In 1960 Calgary again became a Monthly Meeting, and Edmonton Allowed Meeting became a Preparative Meeting under the care of Calgary MM. By 1961 Calgary Friends began looking for a place where they could meet every week on Sunday mornings. For a while they met at the French Canadian Club, and when this was no longer an option, some families opened their homes for the meetings. For a year or so in 1968-1969 they met in the downtown YMCA, and then went back to private homes until an arrangement was worked out with the Students' Union at the University of Calgary and meetings were held there for a number of years. When this became no longer possible, meetings were again held in private homes. It was considered more desirable to meet in a public building, situated centrally, and there followed a long search to find a suitable location. Eventually a small office was rented in the "Old Y" in the Beltline district of downtown, and the common room was booked for Sunday morning Meetings for Worship. Another room is rented for First Day School.

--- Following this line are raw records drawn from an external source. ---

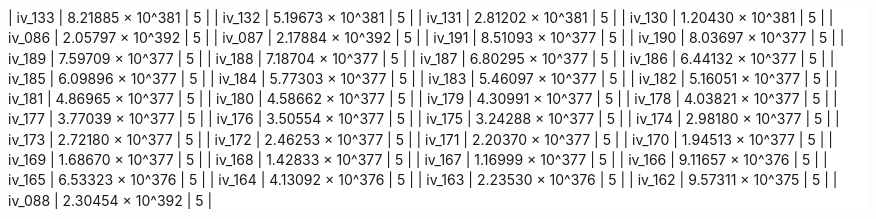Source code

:| iv_133 | 8.21885 × 10^381 | 5 |
| iv_132 | 5.19673 × 10^381 | 5 |
| iv_131 | 2.81202 × 10^381 | 5 |
| iv_130 | 1.20430 × 10^381 | 5 |
| iv_086 | 2.05797 × 10^392 | 5 |
| iv_087 | 2.17884 × 10^392 | 5 |
| iv_191 | 8.51093 × 10^377 | 5 |
| iv_190 | 8.03697 × 10^377 | 5 |
| iv_189 | 7.59709 × 10^377 | 5 |
| iv_188 | 7.18704 × 10^377 | 5 |
| iv_187 | 6.80295 × 10^377 | 5 |
| iv_186 | 6.44132 × 10^377 | 5 |
| iv_185 | 6.09896 × 10^377 | 5 |
| iv_184 | 5.77303 × 10^377 | 5 |
| iv_183 | 5.46097 × 10^377 | 5 |
| iv_182 | 5.16051 × 10^377 | 5 |
| iv_181 | 4.86965 × 10^377 | 5 |
| iv_180 | 4.58662 × 10^377 | 5 |
| iv_179 | 4.30991 × 10^377 | 5 |
| iv_178 | 4.03821 × 10^377 | 5 |
| iv_177 | 3.77039 × 10^377 | 5 |
| iv_176 | 3.50554 × 10^377 | 5 |
| iv_175 | 3.24288 × 10^377 | 5 |
| iv_174 | 2.98180 × 10^377 | 5 |
| iv_173 | 2.72180 × 10^377 | 5 |
| iv_172 | 2.46253 × 10^377 | 5 |
| iv_171 | 2.20370 × 10^377 | 5 |
| iv_170 | 1.94513 × 10^377 | 5 |
| iv_169 | 1.68670 × 10^377 | 5 |
| iv_168 | 1.42833 × 10^377 | 5 |
| iv_167 | 1.16999 × 10^377 | 5 |
| iv_166 | 9.11657 × 10^376 | 5 |
| iv_165 | 6.53323 × 10^376 | 5 |
| iv_164 | 4.13092 × 10^376 | 5 |
| iv_163 | 2.23530 × 10^376 | 5 |
| iv_162 | 9.57311 × 10^375 | 5 |
| iv_088 | 2.30454 × 10^392 | 5 |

In the 1970's Calgary Monthly Meeting found that its commitments to two Yearly Meetings were becoming burdensome, and they were being drawn toward Canadian Yearly Meeting, and so it was decided to sever the ties with Pacific Yearly Meeting, though many members had developed friendships with Pacific Friends. Around the same time the other Canadian meetings which had dual membership were also giving up formal membership in Pacific Yearly Meeting. Edmonton Preparative Meeting became a Monthly Meeting, but efforts were made to hold joint meetings in Calgary or Edmonton from time to time.

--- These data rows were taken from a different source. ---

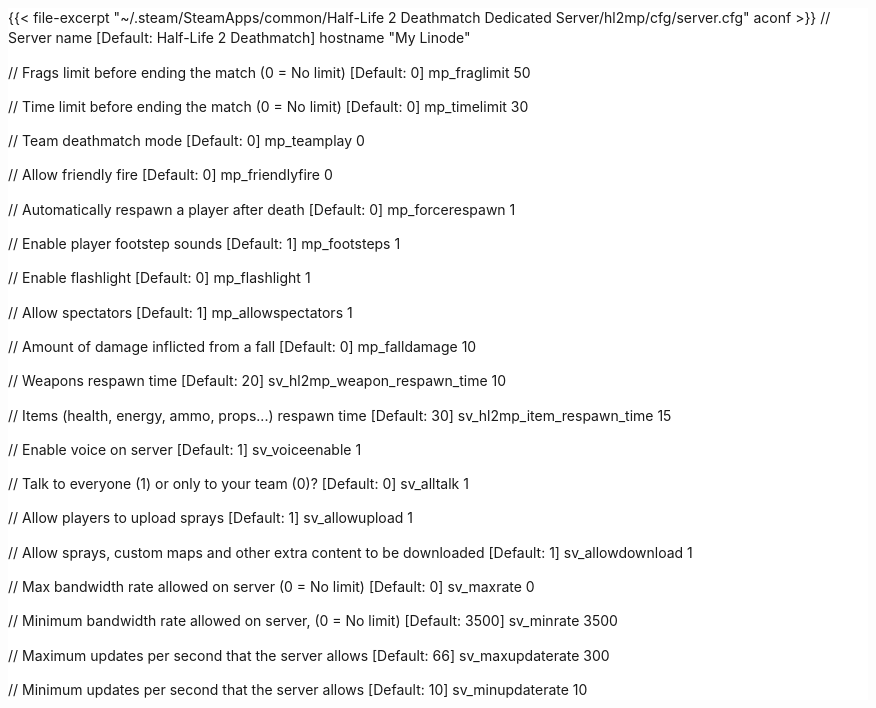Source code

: {{< file-excerpt "~/.steam/SteamApps/common/Half-Life 2 Deathmatch Dedicated Server/hl2mp/cfg/server.cfg" aconf >}}
// Server name [Default: Half-Life 2 Deathmatch]
hostname "My Linode"

// Frags limit before ending the match (0 = No limit) [Default: 0]
mp_fraglimit 50

// Time limit before ending the match (0 = No limit) [Default: 0]
mp_timelimit 30

// Team deathmatch mode [Default: 0]
mp_teamplay 0

// Allow friendly fire [Default: 0]
mp_friendlyfire 0

// Automatically respawn a player after death [Default: 0]
mp_forcerespawn 1

// Enable player footstep sounds [Default: 1]
mp_footsteps 1

// Enable flashlight [Default: 0]
mp_flashlight 1

// Allow spectators [Default: 1]
mp_allowspectators 1

// Amount of damage inflicted from a fall [Default: 0]
mp_falldamage 10

// Weapons respawn time [Default: 20]
sv_hl2mp_weapon_respawn_time 10

// Items (health, energy, ammo, props...) respawn time [Default: 30]
sv_hl2mp_item_respawn_time 15

// Enable voice on server [Default: 1]
sv_voiceenable 1

// Talk to everyone (1) or only to your team (0)? [Default: 0]
sv_alltalk 1

// Allow players to upload sprays [Default: 1]
sv_allowupload 1

// Allow sprays, custom maps and other extra content to be downloaded [Default: 1]
sv_allowdownload 1

// Max bandwidth rate allowed on server (0 = No limit) [Default: 0]
sv_maxrate 0

// Minimum bandwidth rate allowed on server, (0 = No limit) [Default: 3500]
sv_minrate 3500

// Maximum updates per second that the server allows [Default: 66]
sv_maxupdaterate 300

// Minimum updates per second that the server allows [Default: 10]
sv_minupdaterate 10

Over the years numbers have varied. Calgary has never become a large meeting. People leave Calgary for other places, and new people arrive. The meeting has benefitted greatly from numbers of visitors who have passed through and stopped to share with us, from many contacts with Argenta Friends who visited as they travelled east, and from meetings held jointly with Edmonton Monthly Meeting when this could be arranged. Especially valued has been contact with Friends in Eastern Canada when it became possible to have a representative at Representative Meeting, and for members to travel to Yearly Meeting and to Yearly Meeting committees. Calgary Friends are fortunate in that some are able to attend Western Half Yearly Meetings at Sorrento in the west in May, and Western Half Yearly Meetings held on the prairies to the east in October.